* [Required work]:
Go through the data below and copy it exactly, skipping every picture.

* [Extracted records]:
* * * * * * *
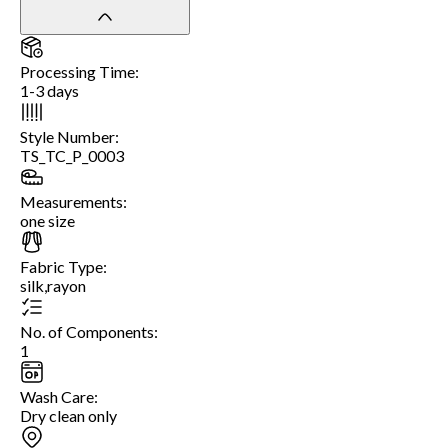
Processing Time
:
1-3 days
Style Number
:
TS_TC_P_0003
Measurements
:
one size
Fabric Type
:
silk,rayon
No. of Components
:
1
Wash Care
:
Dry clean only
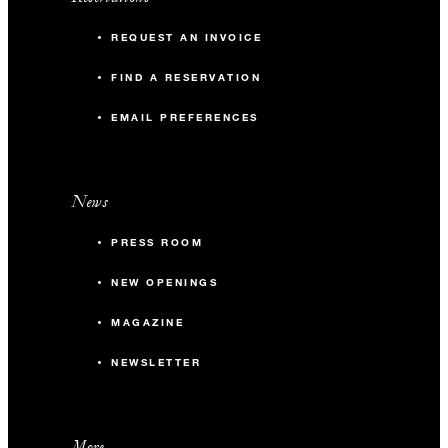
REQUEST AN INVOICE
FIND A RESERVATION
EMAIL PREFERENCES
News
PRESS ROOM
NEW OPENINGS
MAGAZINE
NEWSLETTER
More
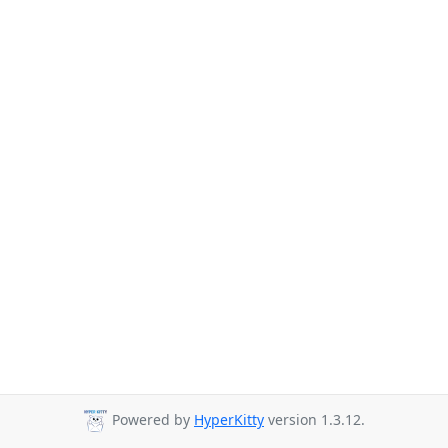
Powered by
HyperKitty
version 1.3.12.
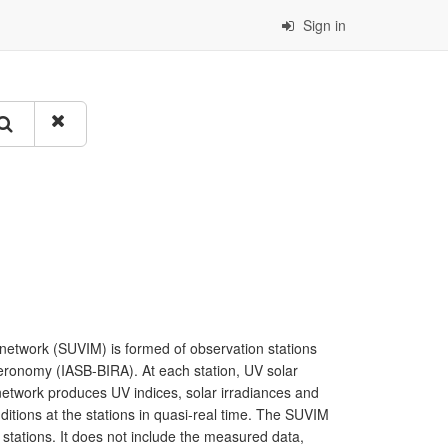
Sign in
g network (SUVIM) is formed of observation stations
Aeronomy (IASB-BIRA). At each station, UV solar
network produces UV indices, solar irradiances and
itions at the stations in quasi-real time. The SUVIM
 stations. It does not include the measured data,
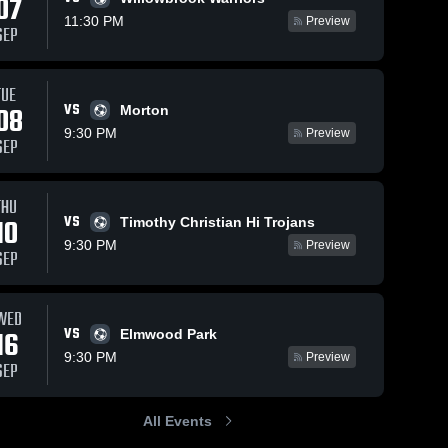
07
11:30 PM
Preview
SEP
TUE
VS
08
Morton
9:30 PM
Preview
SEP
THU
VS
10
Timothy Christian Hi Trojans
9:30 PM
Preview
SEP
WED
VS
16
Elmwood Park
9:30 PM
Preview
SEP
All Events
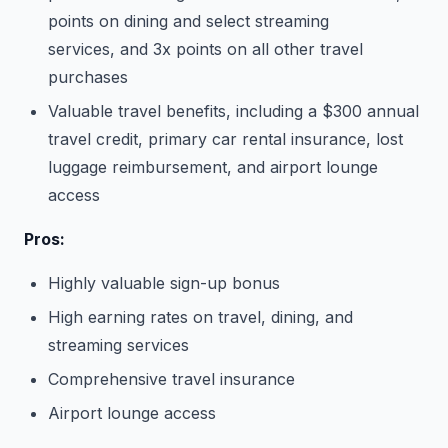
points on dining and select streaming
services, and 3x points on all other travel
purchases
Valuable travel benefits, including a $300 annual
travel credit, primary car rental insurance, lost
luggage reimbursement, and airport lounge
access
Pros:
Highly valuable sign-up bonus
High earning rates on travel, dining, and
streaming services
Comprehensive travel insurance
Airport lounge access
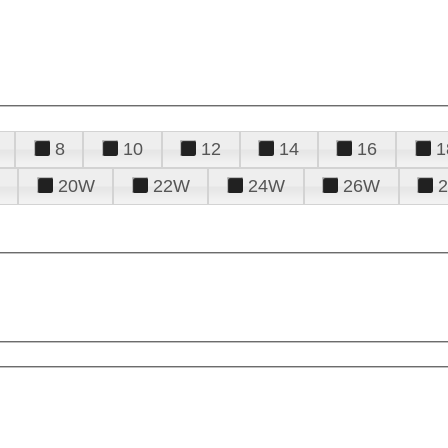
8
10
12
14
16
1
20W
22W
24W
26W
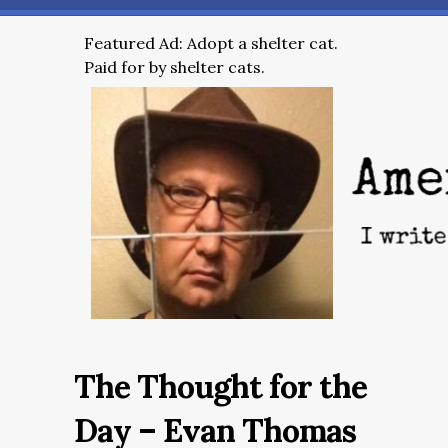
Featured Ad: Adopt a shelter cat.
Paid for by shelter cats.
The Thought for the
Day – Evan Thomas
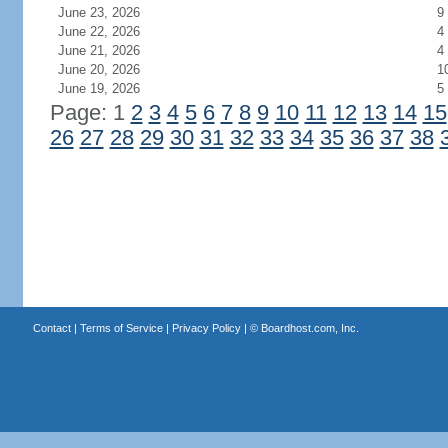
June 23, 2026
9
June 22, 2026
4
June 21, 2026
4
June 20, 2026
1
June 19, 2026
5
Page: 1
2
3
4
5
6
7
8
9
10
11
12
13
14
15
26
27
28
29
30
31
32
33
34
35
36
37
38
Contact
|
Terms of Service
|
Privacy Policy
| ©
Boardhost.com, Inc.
* * * * * * *
* [Response area]:
Processing Time
:
1-3 days
Style Number
:
TS_TC_P_0003
Measurements
:
one size
Fabric Type
:
silk,rayon
No. of Components
:
1
Wash Care
:
Dry clean only
REQUEST AN INVOICE
FIND A RESERVATION
EMAIL PREFERENCES
News
PRESS ROOM
NEW OPENINGS
MAGAZINE
NEWSLETTER
More
Powered by
HyperKitty
version 1.3.12.
Sign in
g network (SUVIM) is formed of observation stations
Aeronomy (IASB-BIRA). At each station, UV solar
network produces UV indices, solar irradiances and
itions at the stations in quasi-real time. The SUVIM
 stations. It does not include the measured data,
07
11:30 PM
Preview
SEP
TUE
VS
08
Morton
9:30 PM
Preview
SEP
THU
VS
10
Timothy Christian Hi Trojans
9:30 PM
Preview
SEP
WED
VS
16
Elmwood Park
9:30 PM
Preview
SEP
All Events
points on dining and select streaming
services, and 3x points on all other travel
purchases
Valuable travel benefits, including a $300 annual
travel credit, primary car rental insurance, lost
luggage reimbursement, and airport lounge
access
Pros:
Highly valuable sign-up bonus
High earning rates on travel, dining, and
streaming services
Comprehensive travel insurance
Airport lounge access
8
10
12
14
16
1
20W
22W
24W
26W
Featured Ad: Adopt a shelter cat.
Paid for by shelter cats.
The Thought for the
Day – Evan Thomas
June 23, 2026
9
June 22, 2026
4
June 21, 2026
4
June 20, 2026
1
June 19, 2026
5
Page: 1
2
3
4
5
6
7
8
9
10
11
12
13
14
15
26
27
28
29
30
31
32
33
34
35
36
37
38
Contact
|
Terms of Service
|
Privacy Policy
| ©
Boardhost.com, Inc.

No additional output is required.